Google has inked a contract with the U.S. Department of Defense, granting the Pentagon access to the company's AI models for classified operations. The deal, reported by The Information, allows the military to use the technology for "any lawful government purpose."
The signing coincided with an open letter from over 600 Google employees, many from its DeepMind AI lab, urging CEO Sundar Pichai to reject any classified military collaboration. "We want to see AI benefit humanity; not to see it being used in inhumane or extremely harmful ways," the employees wrote, as cited by the Washington Post.
Their key concern is that classified contracts prevent Google's own representatives from understanding how the technology is deployed. "The only way to guarantee that Google does not become associated with such harms is to reject any classified workloads," the letter states.
A Google Public Sector spokesperson described the new contract as an extension of a November agreement, emphasizing the company's commitment to AI usage that avoids "domestic mass surveillance or autonomous weaponry without appropriate human oversight."
Legal Loopholes Undermine Safety Pledges
The contract includes a clause stating the AI "is not intended for domestic mass surveillance or autonomous weapons without appropriate human oversight." However, it also notes: "This Agreement does not confer any right to control or veto lawful Government operational decision-making."
Legal experts argue the clause carries no binding force. Charlie Bullock, a lawyer and Senior Research Fellow at the Institute for Law and AI, told The Information that the phrasing "is not intended for, and should not be used for" merely signals displeasure without constituting a breach. Amos Toh of NYU's Brennan Center added that "appropriate human oversight" does not necessarily require a human between target identification and a strike order. The Pentagon has not ruled out fully autonomous weapons.
Google's deal appears more permissive than similar arrangements.
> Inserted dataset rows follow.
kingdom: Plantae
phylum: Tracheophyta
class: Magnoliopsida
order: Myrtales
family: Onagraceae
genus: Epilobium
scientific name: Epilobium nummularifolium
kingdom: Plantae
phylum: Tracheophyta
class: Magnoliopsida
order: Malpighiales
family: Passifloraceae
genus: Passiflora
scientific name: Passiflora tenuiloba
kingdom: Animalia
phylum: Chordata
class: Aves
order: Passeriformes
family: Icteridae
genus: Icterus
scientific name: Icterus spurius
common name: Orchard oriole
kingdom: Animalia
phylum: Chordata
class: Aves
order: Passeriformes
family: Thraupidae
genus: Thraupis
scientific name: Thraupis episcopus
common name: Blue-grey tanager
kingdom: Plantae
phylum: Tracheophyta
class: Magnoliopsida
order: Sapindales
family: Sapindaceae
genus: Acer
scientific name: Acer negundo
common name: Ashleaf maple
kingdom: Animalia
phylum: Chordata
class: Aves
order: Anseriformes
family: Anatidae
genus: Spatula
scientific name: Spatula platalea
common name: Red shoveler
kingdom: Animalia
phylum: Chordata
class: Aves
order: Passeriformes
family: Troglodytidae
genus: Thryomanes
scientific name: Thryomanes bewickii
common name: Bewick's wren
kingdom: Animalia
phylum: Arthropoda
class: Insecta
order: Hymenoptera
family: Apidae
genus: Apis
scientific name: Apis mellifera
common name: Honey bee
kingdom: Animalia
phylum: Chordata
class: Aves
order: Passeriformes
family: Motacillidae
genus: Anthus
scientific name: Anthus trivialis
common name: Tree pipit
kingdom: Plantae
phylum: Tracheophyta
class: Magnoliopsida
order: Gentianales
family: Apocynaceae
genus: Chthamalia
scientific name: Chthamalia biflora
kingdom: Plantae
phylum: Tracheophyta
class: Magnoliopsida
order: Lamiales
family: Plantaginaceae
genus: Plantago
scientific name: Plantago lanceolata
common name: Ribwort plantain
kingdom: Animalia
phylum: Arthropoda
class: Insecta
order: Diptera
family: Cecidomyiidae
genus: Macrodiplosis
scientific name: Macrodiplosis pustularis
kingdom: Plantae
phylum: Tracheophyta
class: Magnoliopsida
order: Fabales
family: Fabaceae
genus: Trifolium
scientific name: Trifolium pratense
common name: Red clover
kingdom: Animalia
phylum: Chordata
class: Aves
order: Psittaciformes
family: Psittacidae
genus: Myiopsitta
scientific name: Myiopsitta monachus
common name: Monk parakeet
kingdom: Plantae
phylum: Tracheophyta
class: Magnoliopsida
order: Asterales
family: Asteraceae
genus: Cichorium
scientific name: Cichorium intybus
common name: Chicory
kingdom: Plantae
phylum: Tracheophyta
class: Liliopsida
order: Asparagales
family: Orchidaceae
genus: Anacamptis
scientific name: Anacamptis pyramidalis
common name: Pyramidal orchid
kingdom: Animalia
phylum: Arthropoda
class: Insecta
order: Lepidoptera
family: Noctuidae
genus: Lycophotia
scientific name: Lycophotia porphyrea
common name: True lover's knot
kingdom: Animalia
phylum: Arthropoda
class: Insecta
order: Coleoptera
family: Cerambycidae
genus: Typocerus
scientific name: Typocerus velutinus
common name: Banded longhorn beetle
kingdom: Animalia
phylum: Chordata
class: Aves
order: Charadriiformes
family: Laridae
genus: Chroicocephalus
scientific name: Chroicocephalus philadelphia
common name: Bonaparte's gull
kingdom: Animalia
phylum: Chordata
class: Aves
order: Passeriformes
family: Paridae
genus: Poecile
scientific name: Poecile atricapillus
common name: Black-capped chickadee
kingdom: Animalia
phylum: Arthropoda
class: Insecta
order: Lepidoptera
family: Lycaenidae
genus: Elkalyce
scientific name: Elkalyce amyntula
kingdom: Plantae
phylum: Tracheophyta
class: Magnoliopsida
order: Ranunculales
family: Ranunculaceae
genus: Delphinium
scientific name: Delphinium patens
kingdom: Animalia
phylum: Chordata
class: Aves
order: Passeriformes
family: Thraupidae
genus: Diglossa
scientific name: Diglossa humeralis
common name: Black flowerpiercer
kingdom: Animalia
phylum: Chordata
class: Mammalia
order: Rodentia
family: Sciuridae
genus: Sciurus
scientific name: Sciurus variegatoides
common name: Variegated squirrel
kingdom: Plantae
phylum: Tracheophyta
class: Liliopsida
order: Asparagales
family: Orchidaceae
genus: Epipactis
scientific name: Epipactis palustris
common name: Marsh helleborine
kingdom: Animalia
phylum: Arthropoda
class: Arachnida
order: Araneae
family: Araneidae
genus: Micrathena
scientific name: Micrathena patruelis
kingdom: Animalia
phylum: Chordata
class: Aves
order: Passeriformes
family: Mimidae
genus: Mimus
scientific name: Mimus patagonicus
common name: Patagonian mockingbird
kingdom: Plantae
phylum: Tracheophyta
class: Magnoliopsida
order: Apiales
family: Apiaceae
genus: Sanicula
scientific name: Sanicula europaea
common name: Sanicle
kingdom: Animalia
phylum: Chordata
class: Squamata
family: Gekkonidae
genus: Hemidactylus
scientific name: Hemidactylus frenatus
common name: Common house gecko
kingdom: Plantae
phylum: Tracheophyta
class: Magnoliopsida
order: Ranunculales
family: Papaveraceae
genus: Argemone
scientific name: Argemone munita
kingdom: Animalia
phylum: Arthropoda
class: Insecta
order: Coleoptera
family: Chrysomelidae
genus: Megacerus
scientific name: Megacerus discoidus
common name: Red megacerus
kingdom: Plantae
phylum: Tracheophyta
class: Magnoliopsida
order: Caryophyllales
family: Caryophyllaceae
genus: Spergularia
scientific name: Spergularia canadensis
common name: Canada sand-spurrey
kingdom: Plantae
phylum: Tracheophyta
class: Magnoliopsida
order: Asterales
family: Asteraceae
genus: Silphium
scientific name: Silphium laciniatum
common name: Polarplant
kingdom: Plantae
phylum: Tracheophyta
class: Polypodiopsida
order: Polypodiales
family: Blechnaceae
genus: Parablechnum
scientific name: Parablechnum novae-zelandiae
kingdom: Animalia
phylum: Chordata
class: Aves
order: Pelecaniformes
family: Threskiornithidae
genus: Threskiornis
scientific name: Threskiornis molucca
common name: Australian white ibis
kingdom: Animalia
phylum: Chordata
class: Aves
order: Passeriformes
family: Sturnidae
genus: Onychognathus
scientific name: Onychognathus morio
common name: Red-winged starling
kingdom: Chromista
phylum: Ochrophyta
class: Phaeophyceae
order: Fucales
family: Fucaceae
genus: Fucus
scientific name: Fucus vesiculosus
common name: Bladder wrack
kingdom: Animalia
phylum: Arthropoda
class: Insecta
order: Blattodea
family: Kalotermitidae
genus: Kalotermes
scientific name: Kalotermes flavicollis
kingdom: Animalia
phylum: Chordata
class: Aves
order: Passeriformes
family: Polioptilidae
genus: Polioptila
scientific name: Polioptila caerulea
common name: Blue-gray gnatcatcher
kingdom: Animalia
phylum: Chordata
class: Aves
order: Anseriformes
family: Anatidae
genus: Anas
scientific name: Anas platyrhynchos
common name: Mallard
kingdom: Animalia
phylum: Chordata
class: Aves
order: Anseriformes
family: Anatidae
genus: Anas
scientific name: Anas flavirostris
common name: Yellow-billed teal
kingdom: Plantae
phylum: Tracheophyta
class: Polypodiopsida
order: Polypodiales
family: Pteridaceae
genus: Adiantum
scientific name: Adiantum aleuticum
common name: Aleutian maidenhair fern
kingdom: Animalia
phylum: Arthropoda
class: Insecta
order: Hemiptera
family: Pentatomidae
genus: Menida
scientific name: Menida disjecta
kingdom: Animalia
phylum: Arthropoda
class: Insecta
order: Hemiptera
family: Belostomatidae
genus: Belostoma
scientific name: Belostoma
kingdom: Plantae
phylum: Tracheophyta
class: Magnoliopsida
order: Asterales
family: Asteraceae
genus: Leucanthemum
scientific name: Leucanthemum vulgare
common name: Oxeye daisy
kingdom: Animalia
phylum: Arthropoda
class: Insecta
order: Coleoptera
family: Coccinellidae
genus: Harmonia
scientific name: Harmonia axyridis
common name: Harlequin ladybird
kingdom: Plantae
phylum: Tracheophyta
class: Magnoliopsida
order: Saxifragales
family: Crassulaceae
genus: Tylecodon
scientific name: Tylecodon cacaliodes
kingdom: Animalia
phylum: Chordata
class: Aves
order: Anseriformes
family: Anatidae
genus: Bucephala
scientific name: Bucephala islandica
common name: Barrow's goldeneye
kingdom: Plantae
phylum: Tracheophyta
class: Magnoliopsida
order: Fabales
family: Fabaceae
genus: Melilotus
OpenAI retained full control over its "Safety Stack" in its February Pentagon contract, while Google committed to adjusting its safety filters upon government request. Elon Musk's xAI also holds a classified AI contract with the Pentagon.
Earlier this year, Anthropic was excluded from a Pentagon deal after demanding contractual guarantees against mass surveillance and autonomous weapons—a decision the company is now suing over. In 2018, Google withdrew from Project Maven after employee protests, pledging to avoid AI for weapons or surveillance. It quietly dropped those restrictions last year.
Project Maven, now operated by Palantir, has been used for target selection in the Iran conflict, with support from Anthropic's Claude model.